Sometimes I confuse guilt and humility. When I become aware of a particular weakness or failing, when the sadness of my failure seems to overwhelm me, my first response can sometimes be to try harder. And while sustained effort is an important part of attaining anything valuable–from Christian virtue to proficiency in algebra–trying harder often makes matters worse rather than better.
When I fail in Christian virtue, it is usually not because I don’t care. That is, most of the time I am already trying to be disciplined or self controlled or consistent in the area that I find myself failing in. I feel guilt. I feel guilty not merely that I have broken a rule, law or guideline; but I feel guilty that I do not love God enough to change. I feel that my inability to do better is a kind of ingratitude towards God who has given everything for me and who has been so good to me. This guilt becomes a driver in me, a driver compelling me to try harder.
However, I have found that when I try harder, the results are terrible. I may force myself for a little while to do (or not do) what I think I should be doing (or not doing), but I usually end up developing tunnel vision, becoming exhausted and grumpy, and alienating those around me. My extra effort in a particular area ends up blinding me to other areas.

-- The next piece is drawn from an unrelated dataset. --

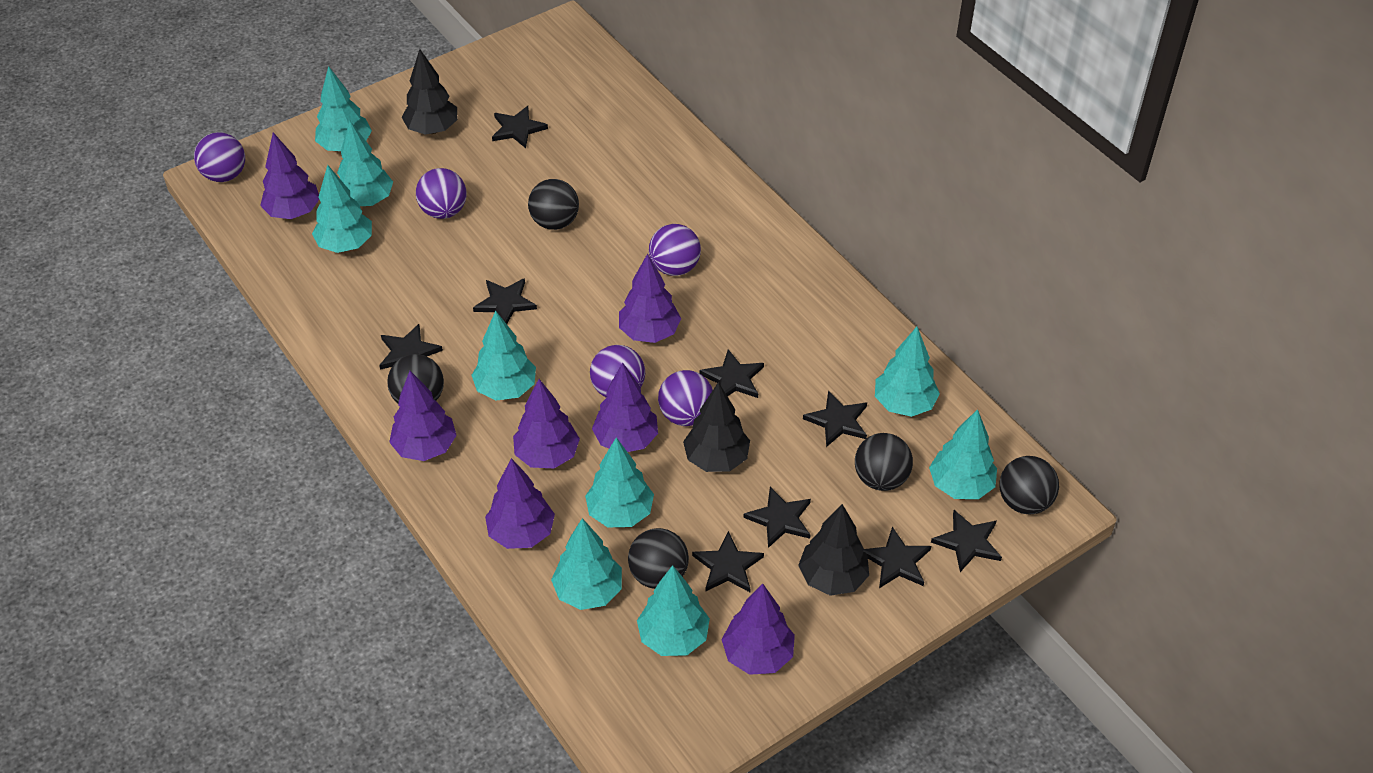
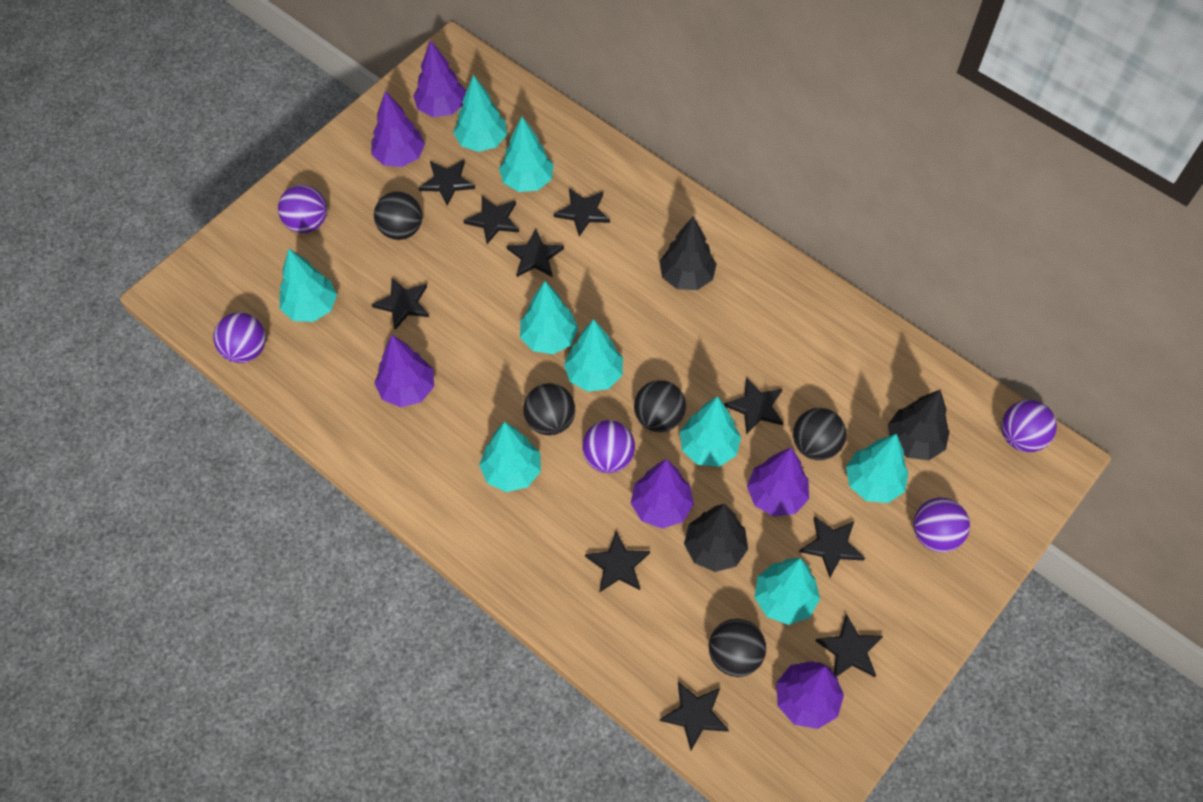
black star: [379,324,443,370] [473,278,537,324] [492,106,548,148] [692,531,764,592] [699,349,764,398] [743,487,811,548] [803,391,867,447] [864,527,931,588] [931,510,1002,572] = 9 -> [371,278,429,330] [419,160,475,206] [463,196,519,244] [507,229,564,277] [554,188,610,236] [585,531,650,592] [660,682,729,750] [724,377,783,434] [799,516,865,577] [815,614,883,677] = 10
purple tree: [260,132,319,219] [389,371,457,461] [485,458,555,549] [513,379,580,468] [592,363,658,452] [619,254,681,343] [721,583,795,675] = 7 -> [371,91,425,167] [374,335,434,407] [413,40,466,117] [631,459,694,529] [747,448,809,517] [776,661,844,729] = 6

For example, when I have forced myself to rise early to pray as much as I think I should, I sacrifice attention to others. Once, several years ago when I was pushing hard to be a kind-of monk in the world, I actually fell asleep before a class of 25 graduate students. I had asked a student a question, and before she could respond, I fell asleep in a chair and only awoke as I heard the students getting up to leave the room. Another time I was trying to read only spiritually edifying books–as I defined them at the time–and I became so obsessed that I couldn’t have a normal conversation without referring to the Dark Night of the Soul or Cloud of Unknowing. My good friends (who functioned much like a spiritual father to me in those days) forbid me to read any more spiritual books until I had read The Hobbit and The Lord of the Rings just for fun.
Trying harder does not work. It does not bring life. And worse, trying harder and seeming to succeed only brings arrogance. When I was an athlete in college running twice a day, over a hundred miles a week, I used to think that it was nothing but sheer laziness that everyone didn’t begin the day with a ten kilometre run. I was doing much more than that, I reasoned, why couldn’t everyone do a mere 10K in the morning? Today, I’m lucky if I can get out for a three to five kilometre walk a few times a week. In fact, for all of lent this year, I think I have only gotten out for four walks total. Do you see what I mean. I get focusing too much on one thing and forget others.
But I don’t feel guilty. I feel weak. I feel like the earthen vessel St. Paul talks about–the pot of clay holding the treasure. And this feeling of weakness is often the content of my prayer to God. I offer God my weakness. Why, you may ask, would you offer weakness to God? Why would God accept it? The answer is that weakness is a perfect offering to God because it is what I am, what I really am. All I have to offer God is what and who I am. And standing before God as who and what I am (instead of as who or what I think I should be) is the only way I can really change, really grow, really participate in the deifying Grace of God.
Guilt is not the way. Trying harder is not the way. Humbling ourselves before the mighty hand of God–that’s the way.